> What to produce:
Please copy every line from the records below that contains the string "Fastly".

> Exercise input:
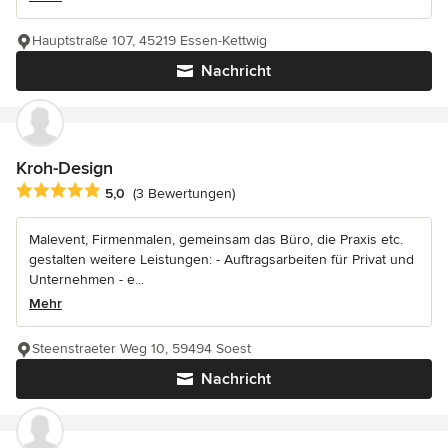
Hauptstraße 107, 45219 Essen-Kettwig
Nachricht
Kroh-Design
Durchschnittliche Bewertung: 5 von 5 Sternen
5,0
(3 Bewertungen)
Malevent, Firmenmalen, gemeinsam das Büro, die Praxis etc.
gestalten weitere Leistungen: - Auftragsarbeiten für Privat und
Unternehmen - e...
Mehr
Steenstraeter Weg 10, 59494 Soest
Nachricht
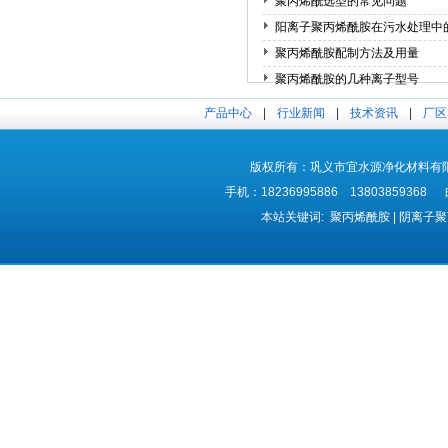
聚丙烯酰选型的常见问题
阳离子聚丙烯酰胺在污水处理中
聚丙烯酰胺配制方法及用量
聚丙烯酰胺的几种离子型号
聚丙烯酰胺溶液的粘度下降的原
产品中心
|
行业新闻
|
技术资讯
|
厂区
版权所有：巩义市宜水源净化材料有限公司 
手机：18236995886 1380385936
本站关键词: 聚丙烯酰胺 | 阴离子聚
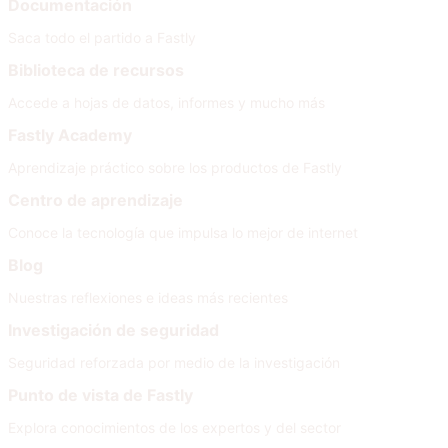
Documentación
Saca todo el partido a Fastly
Biblioteca de recursos
Accede a hojas de datos, informes y mucho más
Fastly Academy
Aprendizaje práctico sobre los productos de Fastly
Centro de aprendizaje
Conoce la tecnología que impulsa lo mejor de internet
Blog
Nuestras reflexiones e ideas más recientes
Investigación de seguridad
Seguridad reforzada por medio de la investigación
Punto de vista de Fastly
Explora conocimientos de los expertos y del sector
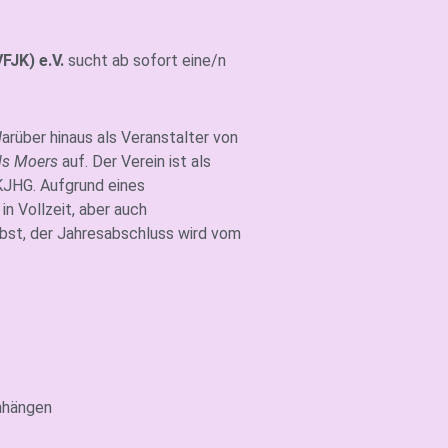
FJK) e.V.
sucht ab sofort eine/n
d
arüber hinaus als Veranstalter von
ls Moers
auf. Der Verein ist als
KJHG. Aufgrund eines
in Vollzeit, aber auch
elbst, der Jahresabschluss wird vom
anhängen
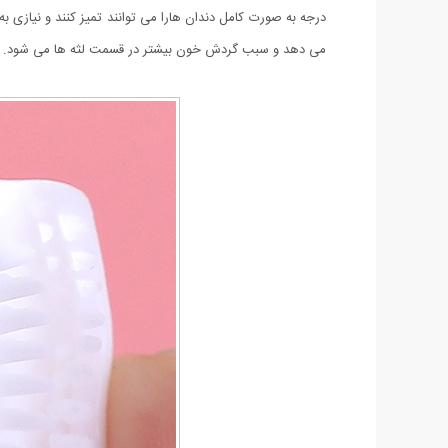
درجه به صورت کامل دندان هارا می توانند تمیز کنند و نیازی به
می دهد و سبب گردش خون بیشتر در قسمت لثه ها می شود. د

> Result of this task:
Saca todo el partido a Fastly
Fastly Academy
Aprendizaje práctico sobre los productos de Fastly
Punto de vista de Fastly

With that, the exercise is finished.